[[ Records supplied open ]]

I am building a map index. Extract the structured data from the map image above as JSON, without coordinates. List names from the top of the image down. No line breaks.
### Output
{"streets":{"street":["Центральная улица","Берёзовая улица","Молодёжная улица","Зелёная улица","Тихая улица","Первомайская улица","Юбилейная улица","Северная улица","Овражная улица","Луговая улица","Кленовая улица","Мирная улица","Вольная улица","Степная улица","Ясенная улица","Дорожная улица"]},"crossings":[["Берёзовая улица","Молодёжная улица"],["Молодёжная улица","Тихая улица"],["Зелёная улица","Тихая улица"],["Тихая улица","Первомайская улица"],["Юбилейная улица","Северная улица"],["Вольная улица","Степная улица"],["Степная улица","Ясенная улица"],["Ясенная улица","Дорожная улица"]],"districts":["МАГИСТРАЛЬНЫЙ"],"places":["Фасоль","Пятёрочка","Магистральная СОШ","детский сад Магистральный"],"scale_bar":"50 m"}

[[ Records supplied closed ]]
[[ Records supplied open ]]

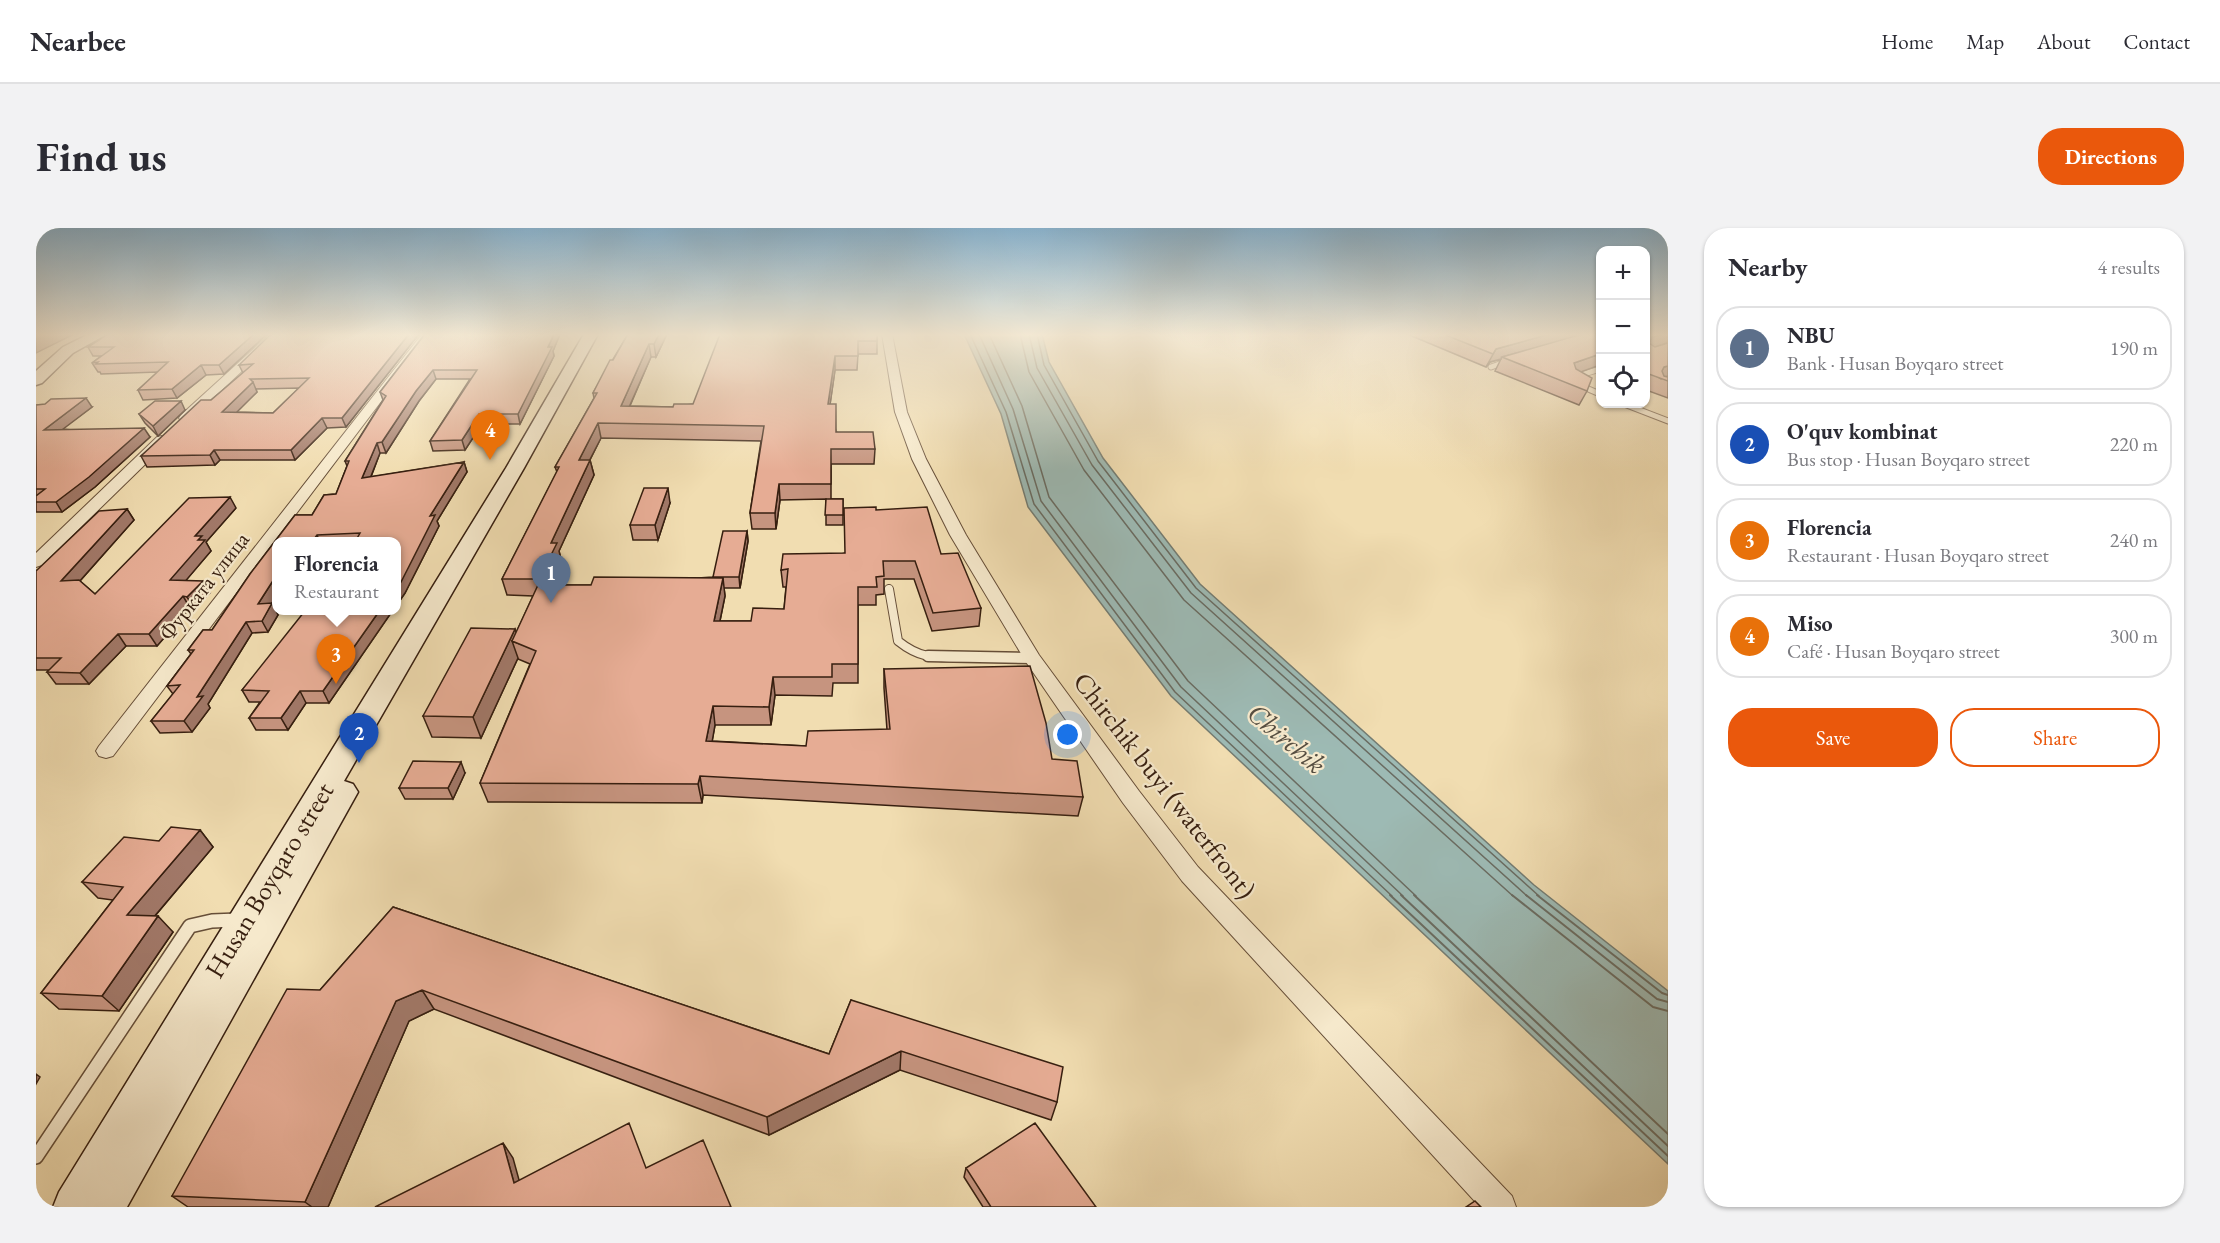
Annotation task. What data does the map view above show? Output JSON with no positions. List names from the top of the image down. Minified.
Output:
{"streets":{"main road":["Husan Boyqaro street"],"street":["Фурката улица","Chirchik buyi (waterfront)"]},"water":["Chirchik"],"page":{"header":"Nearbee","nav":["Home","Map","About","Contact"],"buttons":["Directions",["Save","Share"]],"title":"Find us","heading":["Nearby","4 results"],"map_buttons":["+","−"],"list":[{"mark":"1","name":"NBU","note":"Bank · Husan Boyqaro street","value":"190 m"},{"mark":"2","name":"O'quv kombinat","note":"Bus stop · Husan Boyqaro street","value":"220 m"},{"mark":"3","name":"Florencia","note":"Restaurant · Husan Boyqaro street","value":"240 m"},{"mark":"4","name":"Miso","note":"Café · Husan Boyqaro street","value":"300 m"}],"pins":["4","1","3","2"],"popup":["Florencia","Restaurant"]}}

[[ Records supplied closed ]]

■ Work required ■
Count the lines of the entries that hold the string "data", then state that number and nothing more.

■ Response ■
2